The combination of Lumi4-Tb cryptate to green acceptor dyes or fluorescent protein broadens HTRF field of applications.

In addition to XL665 and d2, green acceptors are fully compatible with the spectral characteristics of Lumi4-Tb cryptate. These properties have led to the development of Tag-lite® ligand binding assays in which the second partner, either a ligand or a second receptor respectively, is labeled with a green synthetic acceptor. The use of encoded fluorophores such as GFP was also demonstrated, opening the possibility for cell-based assays with GFP fusion proteins as one of the assay partners.
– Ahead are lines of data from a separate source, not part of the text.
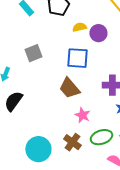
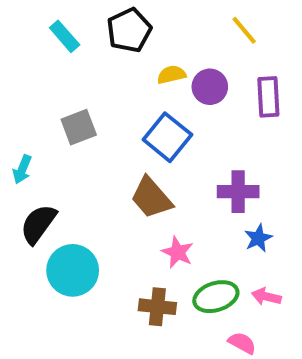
blue square: (77, 58) -> (167, 137), turned 35
brown cross: (72, 142) -> (157, 307), turned -30
cyan circle: (38, 149) -> (73, 270), moved

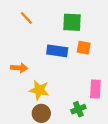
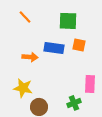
orange arrow: (19, 68) -> (30, 57), moved
yellow star: (39, 90) -> (23, 88), moved

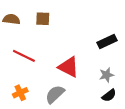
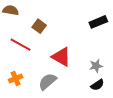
brown square: (43, 19) -> (39, 26), moved, turned 32
black rectangle: (107, 41) -> (98, 22), moved

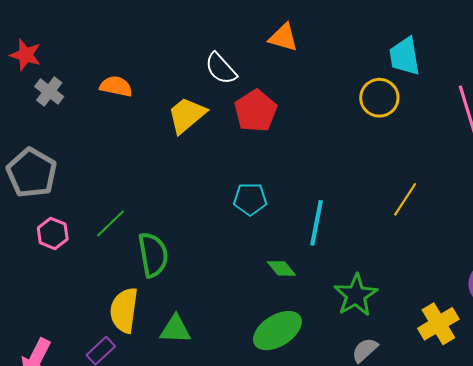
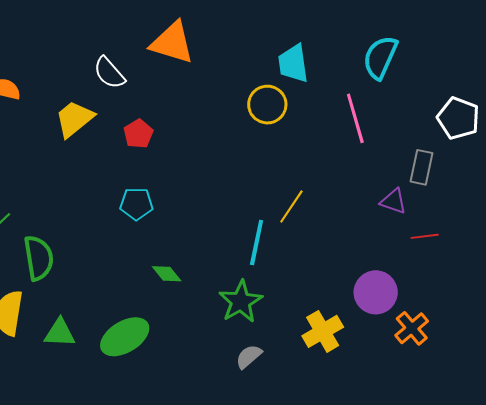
orange triangle: (283, 37) -> (172, 43), size x1.5
red pentagon: (256, 111) -> (138, 134), moved, size x0.7
cyan line: (317, 223) -> (257, 243), moved
green ellipse: (277, 331) -> (125, 337), moved

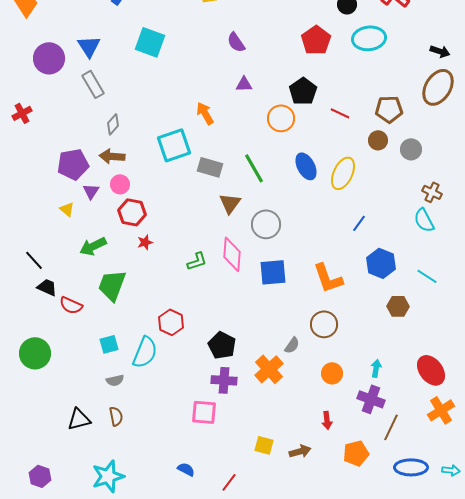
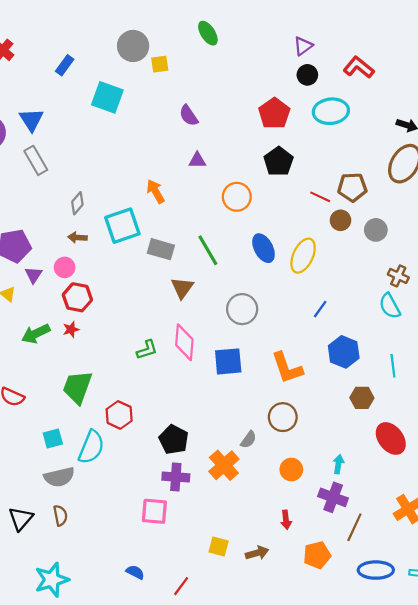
cyan square: (150, 42) -> (107, 97), moved
black pentagon: (303, 91) -> (278, 161), moved
red line: (340, 113) -> (320, 197), moved
gray diamond: (113, 124) -> (77, 203), moved
brown arrow: (112, 156) -> (77, 237), moved, size x0.7
gray circle: (266, 224) -> (242, 309), moved
red star: (145, 242) -> (71, 329), moved
cyan line: (427, 276) -> (393, 366), turned 50
green trapezoid: (112, 285) -> (77, 387), moved
red ellipse: (431, 370) -> (391, 438), moved
gray semicircle: (115, 380) -> (59, 477), size x1.6
black triangle: (79, 419) -> (21, 519), turned -35

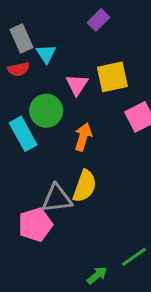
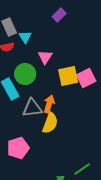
yellow square: (112, 77) -> (68, 76), moved
orange arrow: (83, 137) -> (49, 104), moved
gray triangle: (57, 198) -> (32, 108), moved

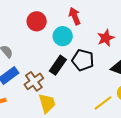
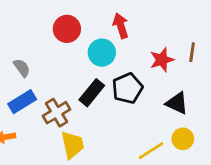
black pentagon: (83, 60) -> (127, 88), turned 30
Figure 3: XL665 and d2 were compared in an HTRF assay involving an anti-phosphotyrosine antibody conjugated to Eu3+ cryptate (PT66), a phosphorylated biotinylated substrate, and streptavidin alternatively labeled with XL665 and d2. Each system was tested with a library of 14,700 compounds (Schering AG). Comparison shows that the two acceptors behave very similarly and that d2 represents a possible alternative to XL665.